Text excerpt:
·····

Shale gas a tough sell in environment-proud Quebec Add to ...

The natural gas trapped in rock thousands of metres beneath the tranquil rich farmland of the St. Lawrence Valley can be tough to crack for natural gas prospectors, but tapping support from the skeptical citizens above is proving even trickier.

To free the gas, drillers fracture a dense layer of gas-bearing shale with a high-pressure blast of chemicals and water in a process known as fracking. Up on the surface, that ominously named technique isn't helping as gas men and their government allies try to sell a natural gas industry to a province better known for its hydro-electric power and disdain for Alberta's oil sands.

Four years ago, shale gas wasn't even in the Quebec government's carefully crafted 10-year energy plan. After dozens of pages dedicated to hydro electricity, a small section spoke of the need "to diversify Quebec's natural gas sources." Now those plans are being redrafted on the fly. Gas prospectors have ramped up exploration drilling, but the province has not kept pace - lacking even the laws to regulate and tax the industry. It has convened a quick environmental review, which opens on Monday, and promised new legislation for spring 2011.

Premier Jean Charest's government has left it to André Caillé, an energy executive once hailed as a hero in the province, to sell the new energy industry with his credibility and charm.

It hasn't exactly gone as planned.

Some 400 years ago, French settlers cleared this land and today their descendants produce much of Canada's fruit, vegetables and dairy, including North America's finest cheese. The flat farmland and rolling green countryside is peppered with picturesque villages that support those farmers, and the acreages and pied-à-terre of city dwellers drawn by peace and quiet.

·····

Task list:
**1.** Answer these questions about the Quebec shale gas article:
(a) What do drillers use to fracture the gas-bearing shale?
(b) When has the province promised new legislation?
(c) Whom has Premier Jean Charest's government left to sell the new energy industry?
**2.** Please quote the part of the Quebec shale gas article that opens with the words "Four years ago, shale" and closes with "credibility and charm.".
**3.** Write what comes next in the Quebec shale gas article, picking up after its final paragraph.

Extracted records
·····

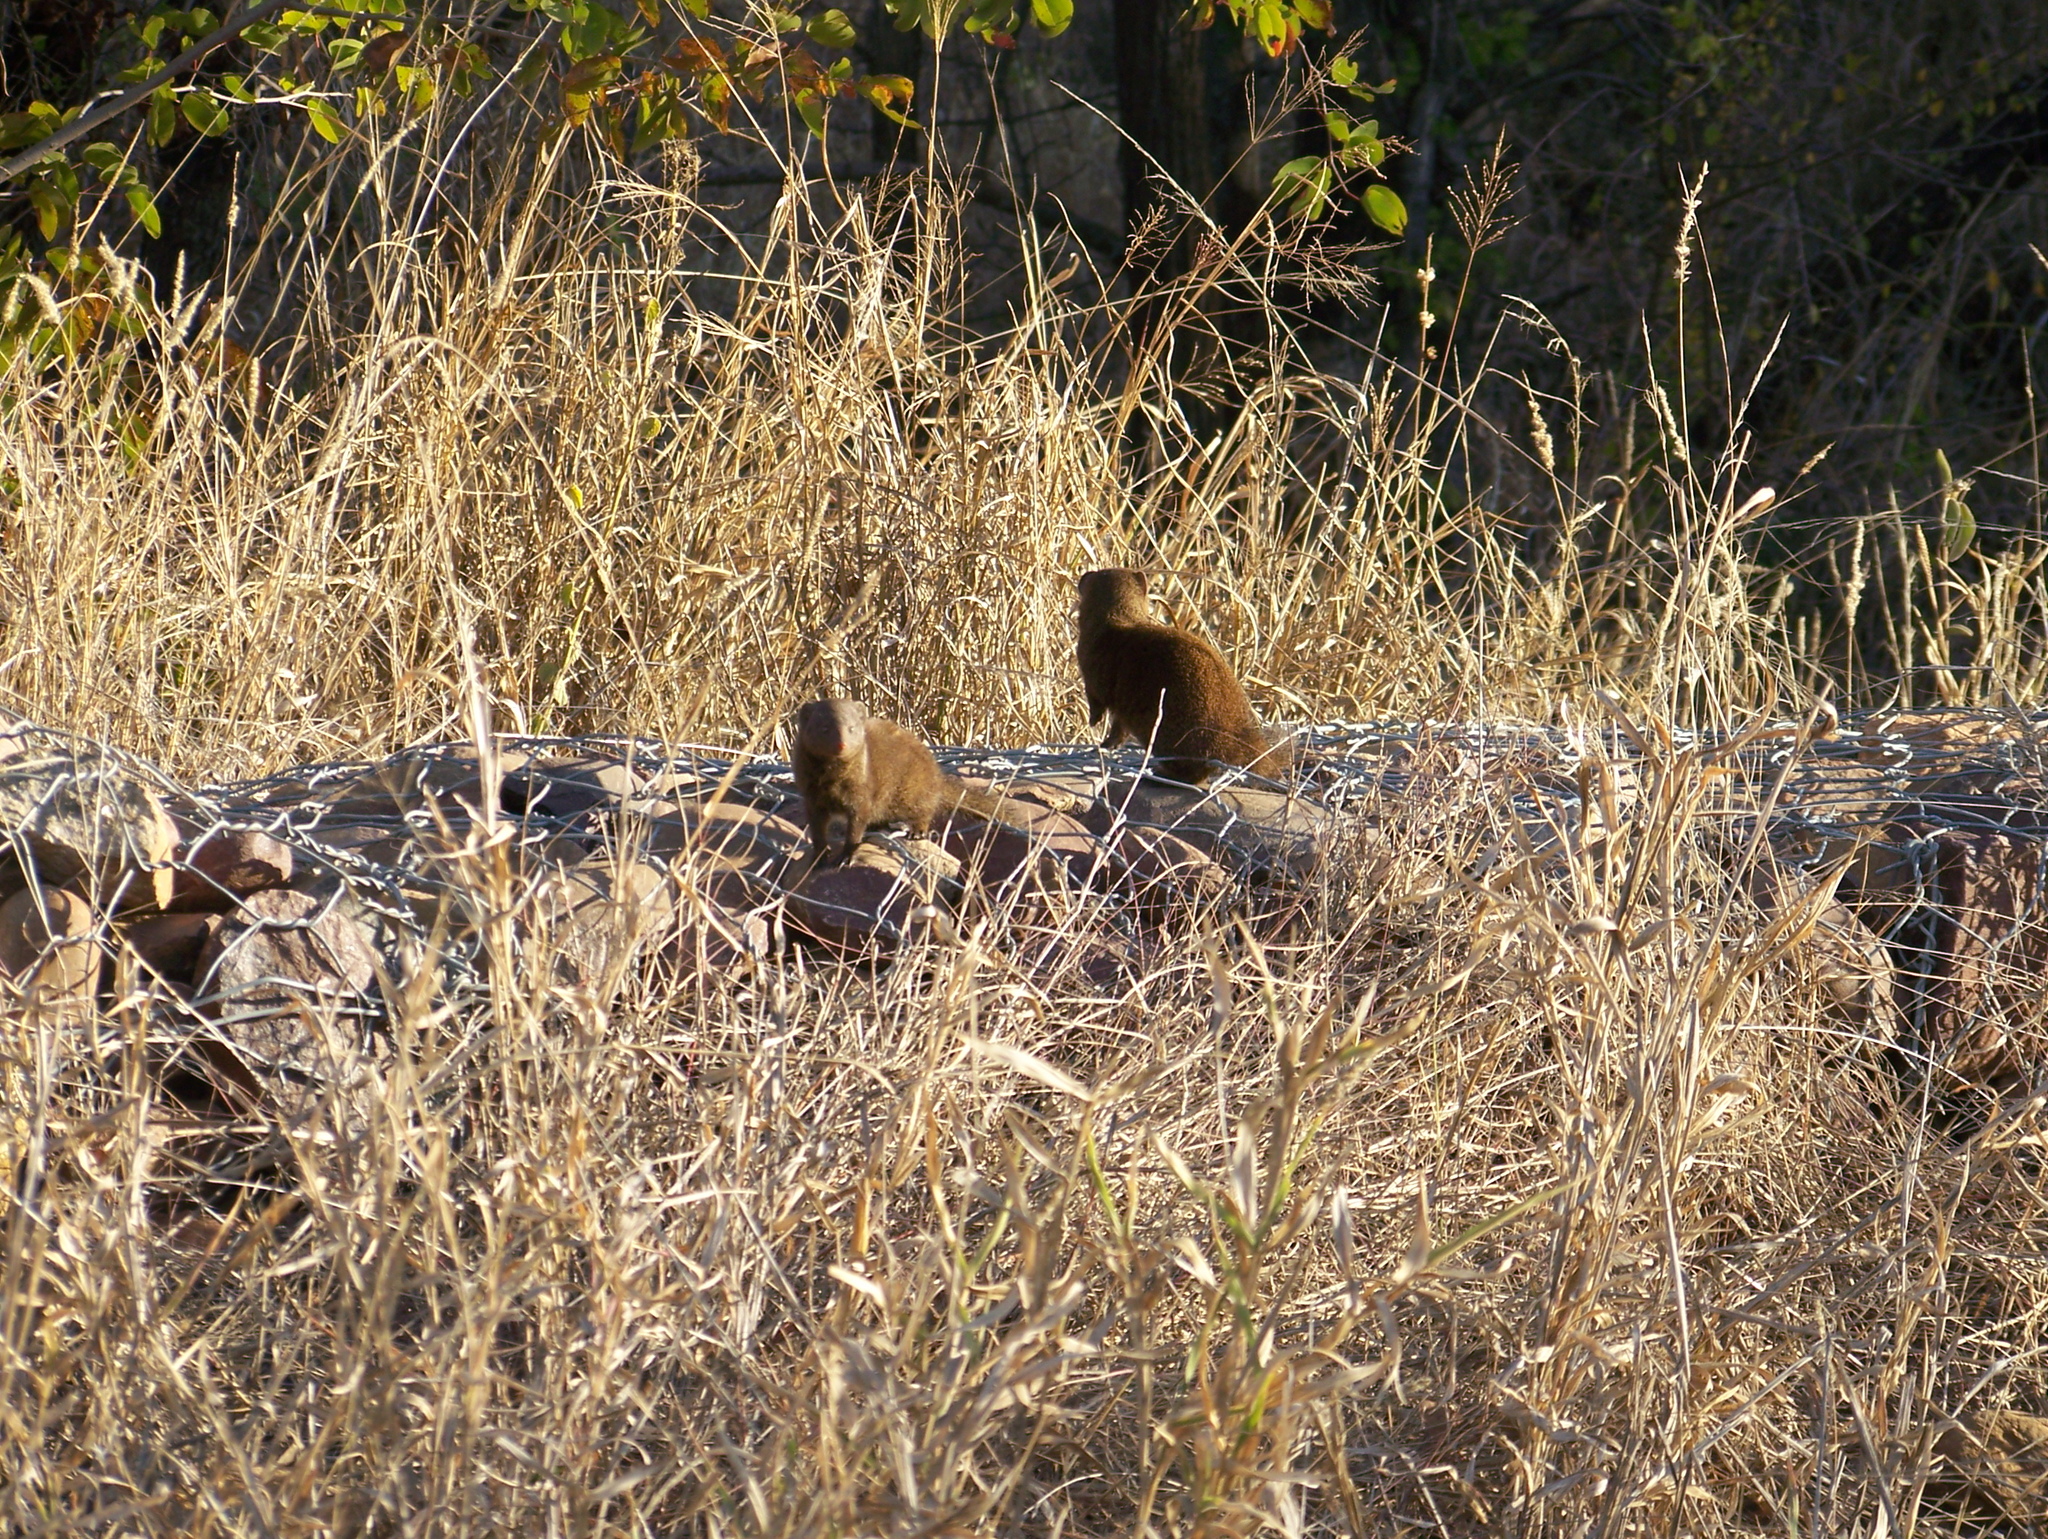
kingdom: Animalia
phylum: Chordata
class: Mammalia
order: Carnivora
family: Herpestidae
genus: Helogale
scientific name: Helogale parvula
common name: Common dwarf mongoose
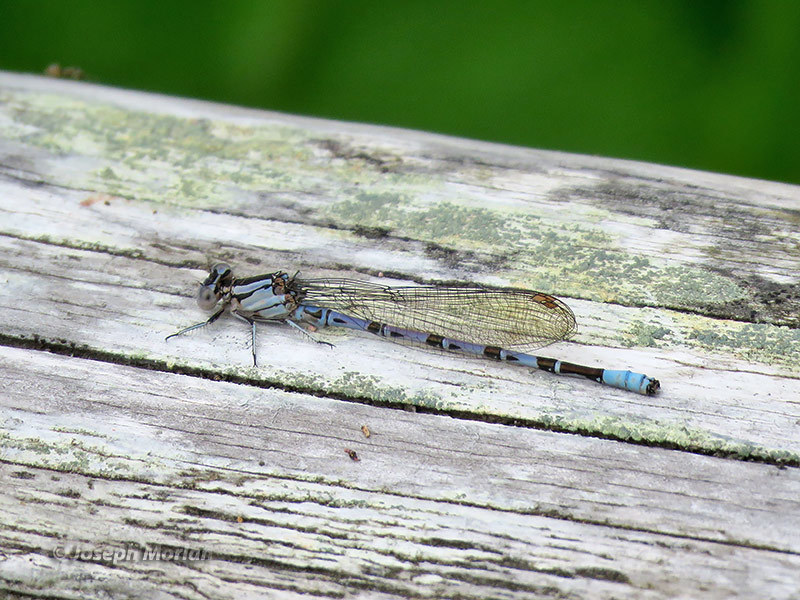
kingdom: Animalia
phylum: Arthropoda
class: Insecta
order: Odonata
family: Coenagrionidae
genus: Argia
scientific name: Argia vivida
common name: Vivid dancer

·····

Responses by task:
**1.**
(a) A high-pressure blast of chemicals and water.
(b) Spring 2011.
(c) André Caillé.

**2.**
Four years ago, shale gas wasn't even in the Quebec government's carefully crafted 10-year energy plan. After dozens of pages dedicated to hydro electricity, a small section spoke of the need "to diversify Quebec's natural gas sources." Now those plans are being redrafted on the fly. Gas prospectors have ramped up exploration drilling, but the province has not kept pace - lacking even the laws to regulate and tax the industry. It has convened a quick environmental review, which opens on Monday, and promised new legislation for spring 2011.

Premier Jean Charest's government has left it to André Caillé, an energy executive once hailed as a hero in the province, to sell the new energy industry with his credibility and charm.

**3.**
It's not traditionally a centre of noisy activism. But one evening this week, when Mr. Caillé made his pitch in a packed and steaming conference room on the outskirts of Saint-Hyacinthe, the descendents of those settlers greeted him with hoots and hollers of derision.

When Mr. Caillé asked for calm, young and elderly alike called him a liar and a thief. The French words for shale gas ( gaz de schiste) were quickly transformed into shouts of "We don't want your gaz de shit!"

Two minutes later, Mr. Caillé was gone, ushered out by police worried about his safety. He'd lost the room in much the same way the government may be losing the province.

When gas companies went looking for a leader to reassure the people, Mr. Caillé was top of the list. He was the sweater-wearing fatherly figure who helped lead anxious and freezing Quebeckers through the winter ice storm of 1998, when he was president of venerated Hydro-Québec. It was his power lines that failed, but many Quebeckers saw a leader trying to turn the lights back on.

Mr. Caillé, who now heads the province's brand new oil and gas producers association, said he always knew gas would provoke a culture shock. A long line of Quebec leaders have cultivated a green image based on hydro electricity while dismissing the dirty fossil fuel energy producers to the west.

"The tumult you see in the meetings are a tradition in Quebec. Quebeckers have a voice that carries," Mr. Caillé said. "But there has been no violence, and there will be no violence. They just have strong vocal cords. The Jesuits used to teach us, 'When your argument is weak, raise your voice.' It's in our culture."

Much of the current anger is based on exaggeration, Mr. Caillé said, pointing out that just three shale gas rigs are operating in Quebec, compared with 300 drilling in similar-sized fields in British Columbia and Alberta.

But suspicion still grows, and not just among those at a public meeting. Many of the province's opinion leaders wonder what's the rush. They know that improper drilling practices in places like Pennsylvania have contaminated ground, ruined peaceful countryside and poisoned wells. They look at New York state's moratorium on drilling in areas that supply water to New York City and they want a pause, too.

"We're not here to blow up the industry, our "No" is strictly a response to the government saying, 'Yes, yes, yes,' " said Pierre Batellier of St.-Marc-sur-Richelieu, about 40 minutes outside of Montreal, where his community group blocked a recent attempt at exploration.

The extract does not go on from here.